The key issue is that the world now has an energy glut.  The stimulus programmes temporarily boosted demand, but this was not sustainable.  Their lasting legacy has instead been to create a major increase in supply, as I discussed yesterday.  There are also clear risks that supply will remain in excess of demand for years to come:

  • Major economies such as India and Indonesia have ended their $bns of fuel subsidies on cost grounds
  • Indonesia has wasted $132bn over 5 years, more than total spend on social welfare and infrastructure combined
  • India wasted $23bn in just its last financial year – money which could instead have provided millions of toilets
  • China is planning a massive increase in distributed solar power networks to reduce current pollution levels
  • CO2 conservation efforts, and increasing fuel efficiency, are also both creating permanent loss of demand

And all the time, gas has been gaining market share due to its price advantage:

  • US natural gas prices peaked around $14/MMBtu in 2006 and then rose again to $13/MMBtu in early 2008
  • But since then, they have fallen sharply and are already back within their historical range around $4/MMBtu

Now oil prices are following the same course, having been far above historical levels for a decade as the chart shows:

  • Prices have averaged $22/bbl between 1946 – 2014 in money of the day (green line)
  • Adjusted for inflation, they have averaged $45/bbl in $2014 (blue line)

Many of the new US oilfields could already live with prices of $50/bbl.  And if some producers and/or pipeline owners did go bankrupt, then new owners could buy up the assets at fire-sale prices and restart with a zero-cost basis.

Equally important is that major Gulf Cooperation Council producers such as Saudi Arabia have very little debt.  They can continue supplying for several years at these price levels, as my colleague John Richardson highlights in this post.
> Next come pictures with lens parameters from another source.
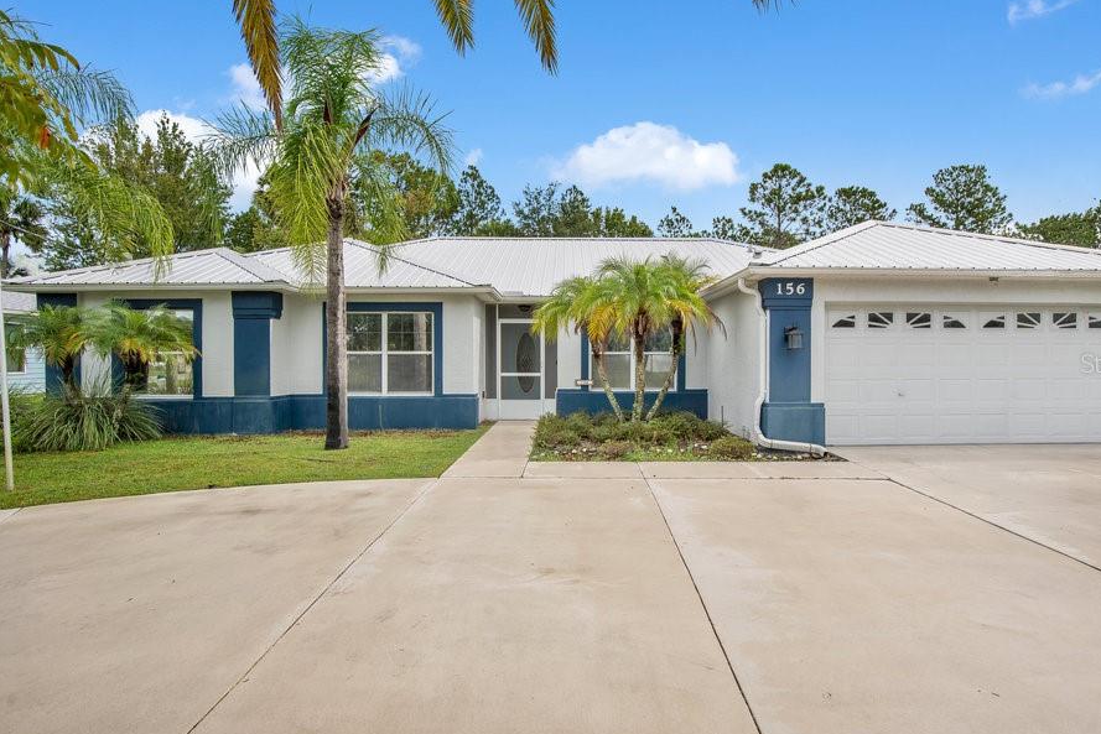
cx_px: 578
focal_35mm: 18
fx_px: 551
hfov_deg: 89.9
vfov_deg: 67.4
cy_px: 363
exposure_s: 1/125
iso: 100
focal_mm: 16
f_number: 9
In this context, it is therefore very significant that Saudi Oil Minister Ali al-Naimi has made no mention of any production cuts.  Instead, he told a conference yesterday, “Saudi Arabia does not set the oil price, the market sets the price,” adding “oil . . . for us, it’s a question of supply and demand, it’s purely business.”

OIL PRODUCERS RISK PERMANENT LOSS OF MARKET SHARE TO GAS
Of course, many “experts” still find it hard to understand why prices have been falling since the summer.  Their consensus view suggested oil prices could never fall below $100/bbl, just as the consensus had earlier argued that natural gas prices would be at least $6/MMBtu.  But as often happens, the consensus has been proved wrong.

The issue, as Bloomberg reported Tuesday, is that OPEC producers now have a simple choice. If they try to maintain current price levels, they risk permanent loss of market share to US and other producers, and to gas.  They could end up with little or no revenue in future years.  Instead their oil, like coal, would simply end up being left in the ground.

Logic suggests the real question is simply whether oil will hold the $45/bbl price level?  Or will, in the end, John Browne be proved right?  Will supply and demand rebalance nearer nominal price levels of $22/bbl?

The picture may well be clearer within a few months, unless geopolitics intervenes.  But in the meantime, many companies and investors have lost a great deal of money during recent price falls by simply following the consensus.  Had they done their own analysis, the likely impact of the Great Unwinding would have been immediately obvious.

The good news, however, is that it is not too late for them for them to avoid making the same mistake in 2015.